Ankylosing Spondylitis (AS)
- Definition: A chronic inflammatory disease primarily affecting the axial skeleton, leading to progressive stiffness and fusion of the spine.
Pathophysiology
- HLA-B27 Genetic Association: Strong link with HLA-B27 allele, contributing to immune-mediated inflammation of joints.
Clinical Features
- Low Back Pain and Stiffness: Insidious onset, improves with exercise but not rest, with morning stiffness.
- Extra-Articular Manifestations: Uveitis, aortic regurgitation, and inflammatory bowel disease.
Diagnosis
- Radiographic Findings: "Bamboo spine" on X-ray due to vertebral fusion.
- Laboratory Studies: Elevated ESR/CRP; HLA-B27 testing.
Psoriatic Arthritis (PsA)
- Definition: An inflammatory arthritis associated with psoriasis.
Pathophysiology
- Immune-Mediated Inflammation: Involves both skin (psoriasis) and joint inflammation.
Clinical Features
- Asymmetric Oligoarthritis: May involve the DIP joints, dactylitis ("sausage digits"), and nail pitting.

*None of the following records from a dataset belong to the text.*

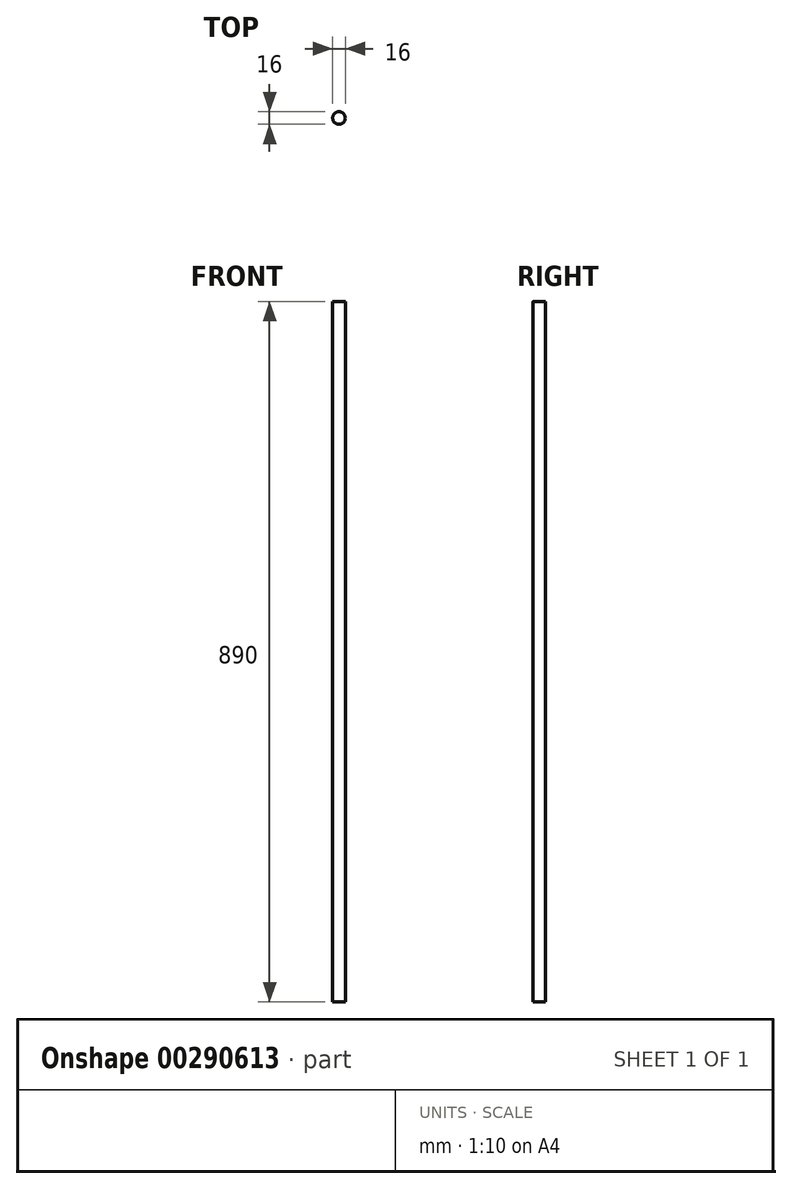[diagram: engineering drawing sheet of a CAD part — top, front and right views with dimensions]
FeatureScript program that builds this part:
annotation { "Feature Type Name" : "Feature", "Feature Type Description" : "" }
export const myFeature = defineFeature(function(context is Context, id is Id, definition is map)
    precondition{}
    {
        {
            var Q0;
            Q0=qCreatedBy(makeId("Top.planeOp"),FACE);
            var sketch = newSketch(context, id + "F0", { "sketchPlane" : qUnion([Q0])});
            skCircle(sketch, "E0", {"center": v(0, 0) * mm, "radius": 8 * mm});
            skSolve(sketch);
        }
        {
            var Q0;
            Q0 = qSketchRegion(id + "F0", true);
            extrude(context, id + "F1", {"entities" : qUnion([Q0]), "depth" : 890 * mm});
        }
    });
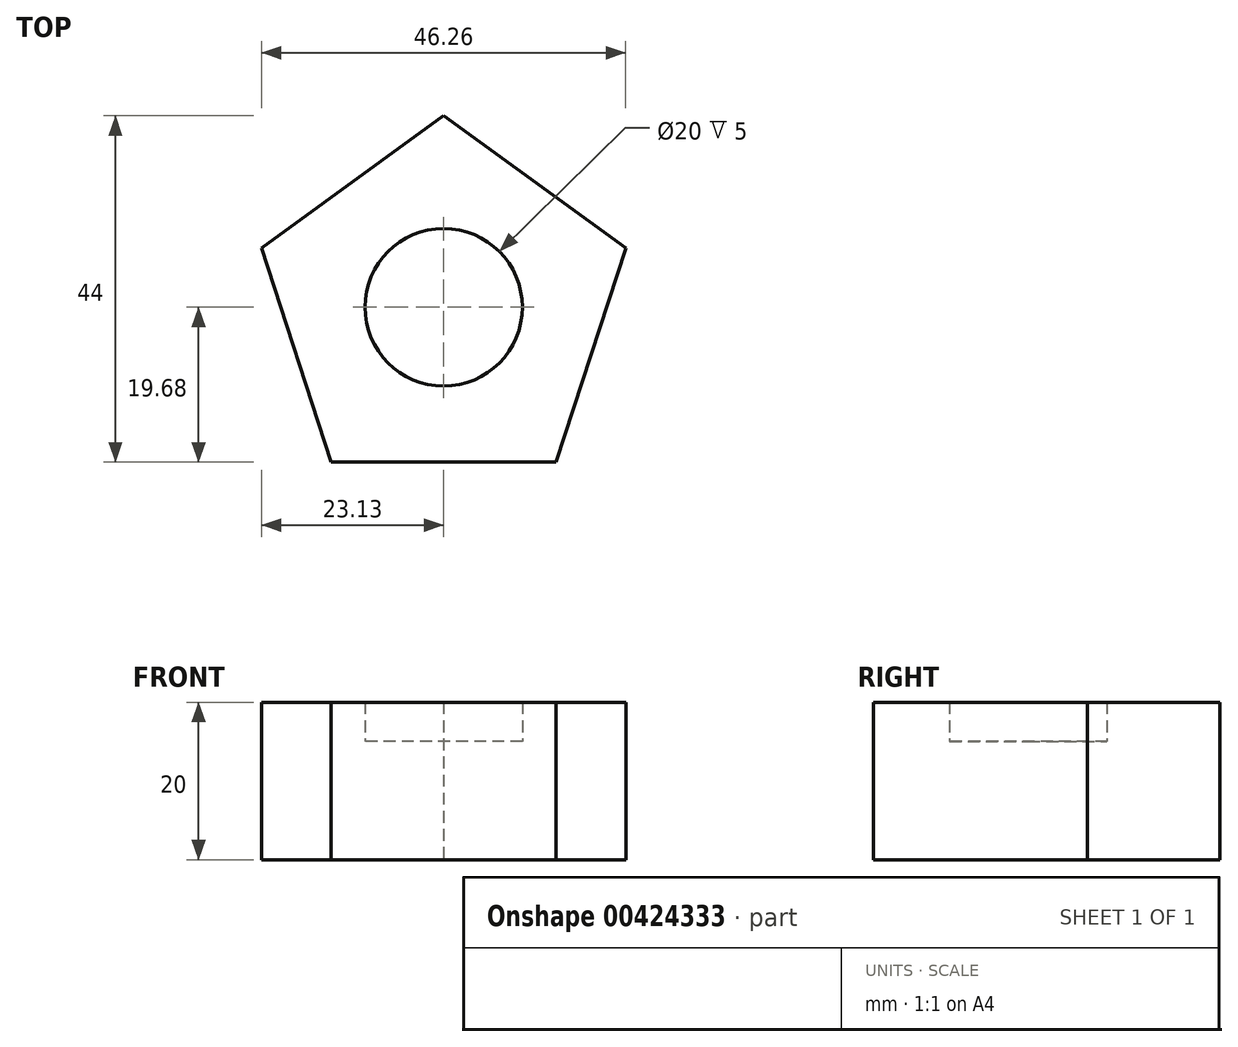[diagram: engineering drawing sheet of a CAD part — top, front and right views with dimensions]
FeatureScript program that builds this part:
annotation { "Feature Type Name" : "Feature", "Feature Type Description" : "" }
export const myFeature = defineFeature(function(context is Context, id is Id, definition is map)
    precondition{}
    {
        {
            var Q0;
            Q0=qCreatedBy(makeId("Top.planeOp"),FACE);
            var sketch = newSketch(context, id + "F0", { "sketchPlane" : qUnion([Q0])});
            skCircle(sketch, "E0.cCircle", {"center": v(0, 0) * mm, "radius": 24.32 * mm, "construction": true});
            skLineSegment(sketch, "E0.0", {"start": v(0, 24.32) * mm, "end": v(23.13, 7.52) * mm});
            skLineSegment(sketch, "E0.1", {"start": v(23.13, 7.52) * mm, "end": v(14.3, -19.68) * mm});
            skLineSegment(sketch, "E0.2", {"start": v(14.3, -19.68) * mm, "end": v(-14.3, -19.68) * mm});
            skLineSegment(sketch, "E0.3", {"start": v(-14.3, -19.68) * mm, "end": v(-23.13, 7.52) * mm});
            skLineSegment(sketch, "E0.4", {"start": v(-23.13, 7.52) * mm, "end": v(0, 24.32) * mm});
            skLineSegment(sketch, "E1", {"start": v(0, 24.32) * mm, "end": v(0, -19.68) * mm});
            skSolve(sketch);
        }
        {
            var Q0;
            {var subQ0=sQuery(id+"F0.wireOp",EDGE,"E0.3");Q0=makeQuery(id+"F0.imprint","IMPRINT",FACE,{"disambiguationData":[TD([[makeQuery(id+"F0.imprint","IMPRINT",EDGE,{"derivedFrom":subQ0}),-1.0]])]});}
            var Q1;
            Q1=makeQuery(id+"F0.imprint","IMPRINT",FACE,{"disambiguationData":[TD([[makeQuery(id+"F0.imprint","IMPRINT",EDGE,{"derivedFrom":sQuery(id+"F0.wireOp",EDGE,"E0.0")}),-1.0]])]});
            extrude(context, id + "F1", {"entities" : qUnion([Q0, Q1]), "depth" : 15 * mm, "offsetDistance" : 25 * mm});
        }
        {
            var Q0;
            Q0=makeQuery(id+"F1.opExtrude","CAP_FACE",FACE,{"disambiguationData":[OSD([sQuery(id+"F0.wireOp",EDGE,"E0.0"),sQuery(id+"F0.wireOp",EDGE,"E0.1"),sQuery(id+"F0.wireOp",EDGE,"E0.2"),sQuery(id+"F0.wireOp",EDGE,"E0.3"),sQuery(id+"F0.wireOp",EDGE,"E0.4")])],"isStart":false});
            var sketch = newSketch(context, id + "F2", { "sketchPlane" : qUnion([Q0])});
            skCircle(sketch, "E2", {"center": v(0, 0) * mm, "radius": 10 * mm});
            skLineSegment(sketch, "E3", {"start": v(0, 0) * mm, "end": v(10, 0) * mm});
            skSolve(sketch);
        }
        {
            var Q0;
            Q0=makeQuery(id+"F2.imprint","IMPRINT",FACE,{"disambiguationData":[TD([[makeQuery(id+"F2.imprint","IMPRINT",EDGE,{"derivedFrom":sQuery(id+"F2.wireOp",EDGE,"E2")}),-1.0]])]});
            extrude(context, id + "F3", {"entities" : qUnion([Q0]), "operationType" : NewBodyOperationType.ADD, "depth" : 5 * mm, "offsetDistance" : 25 * mm});
        }
    });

- Variable Presentation: Can present similarly to rheumatoid arthritis or ankylosing spondylitis.
Diagnosis
- Clinical Diagnosis: Based on history of psoriasis, joint symptoms, and imaging findings.
- Radiographic Features: "Pencil-in-cup" deformity of DIP joints.
Septic Arthritis
- Definition: A bacterial infection of the joint space, often a medical emergency.
Pathophysiology
- Joint Infection: Commonly caused by Staphylococcus aureus; Neisseria gonorrhoeae in sexually active individuals.
Clinical Features
- Acute Onset: Joint pain, swelling, warmth, and fever.
- Monoarticular Arthritis: Usually affects the knee, hip, shoulder, or other large joints.
Diagnosis
- Joint Aspiration: Purulent synovial fluid with high WBC count (>50,000 cells/mm³), and positive Gram stain/culture.
Essential Points
- Gout vs. Pseudogout: Different crystals (urate vs. calcium pyrophosphate) and birefringence on microscopy.
- Seronegative Spondyloarthropathies: Includes ankylosing spondylitis, reactive arthritis, and psoriatic arthritis – often associated with HLA-B27.
- Septic Arthritis: Requires rapid diagnosis and treatment with antibiotics and joint drainage to prevent joint destruction.
- Clinical Patterns and Associations: Recognize the characteristic clinical features and extra-articular manifestations of each condition for diagnosis and differentiation.